In a significant legal development, a class action lawsuit has been filed against cryptocurrency exchange giant Binance, its U.S. affiliate BAM Trading, and former CEO Changpeng Zhao (CZ) in the United States District Court for the Western District of Washington. The lawsuit, filed on August 16, 2024, alleges that the defendants operated a “Binance Crypto-Wash Enterprise” that facilitated the laundering of stolen cryptocurrency.
Allegations of RICO Violations and Conversion
Three crypto investors, representing a class of individuals whose cryptocurrency was stolen and subsequently transferred to Binance accounts, accuse the defendants of violating the Racketeer Influenced and Corrupt Organizations (RICO) Act. They claim that Binance’s deliberate lack of Know Your Customer (KYC) and Anti-Money Laundering (AML) policies enabled bad actors to use the platform for laundering stolen digital assets.
The lawsuit alleges that Binance and CZ prioritized growth and profits over compliance with U.S. laws, allowing users to open accounts and conduct transactions with minimal identification requirements. According to the plaintiffs, this practice made Binance a “magnet and hub” for criminals seeking to launder stolen cryptocurrency.
Traceability and Blockchain Transparency
A key argument in the lawsuit is that cryptocurrency transactions typically leave a permanent, traceable record on the blockchain. The plaintiffs contend that Binance’s practices effectively removed this traceability, making it impossible for victims to recover their stolen assets. The complaint states, “Therefore, without a place to launder crypto, such as Binance.com, if a bad actor steals someone else’s crypto, there is a risk the authorities would eventually track them down by retracing their steps on the blockchain.”
Binance’s Recent Security Efforts
Interestingly, this lawsuit comes amid recent reports of Binance’s efforts to combat crypto-related fraud. According to a recent article by Token Times AI, Binance’s risk management system prevented over $2.4 billion in potential losses from scams and fraudulent activities between January and July 2024. The company also reportedly recovered or frozen over $73 million in user funds stolen from external parties during the same period, surpassing the $55 million secured throughout 2023.

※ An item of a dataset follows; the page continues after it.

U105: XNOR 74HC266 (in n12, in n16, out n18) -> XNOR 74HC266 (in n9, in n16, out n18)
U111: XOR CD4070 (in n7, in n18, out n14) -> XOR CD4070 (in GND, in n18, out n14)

Legal Implications and Industry Impact
Bill Hughes, senior counsel and director of global regulatory matters at an Ethereum development firm, commented on the lawsuit via a post on X. Hughes noted that the case could potentially put the efficacy of blockchain analytics and on-chain asset recovery “on trial” if it proceeds to discovery and pre-trial motions. He also pointed out that this lawsuit is a
“natural, predictable follow-on civil action that seeks to capitalize (or, depending on how you characterize these things, recover) on the government prosecutions and enforcement actions from earlier in the year.”
The lawsuit seeks treble damages under RICO, declaratory relief, and injunctive measures to prevent further alleged violations. It also demands the return of cryptocurrency taken from the plaintiffs and class members.

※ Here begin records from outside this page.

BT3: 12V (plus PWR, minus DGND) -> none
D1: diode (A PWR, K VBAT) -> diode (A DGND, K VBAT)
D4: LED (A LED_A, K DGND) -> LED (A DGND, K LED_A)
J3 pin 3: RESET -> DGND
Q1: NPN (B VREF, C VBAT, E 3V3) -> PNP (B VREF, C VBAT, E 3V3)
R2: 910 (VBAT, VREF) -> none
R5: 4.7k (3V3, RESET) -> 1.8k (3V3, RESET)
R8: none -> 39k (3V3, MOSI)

As the cryptocurrency industry continues to grapple with security challenges and regulatory scrutiny, this lawsuit against one of its most prominent players could have far-reaching implications for future exchange operations and user protection measures. It underscores the ongoing tension between the promise of blockchain transparency and the potential for exploitation in the absence of robust compliance measures.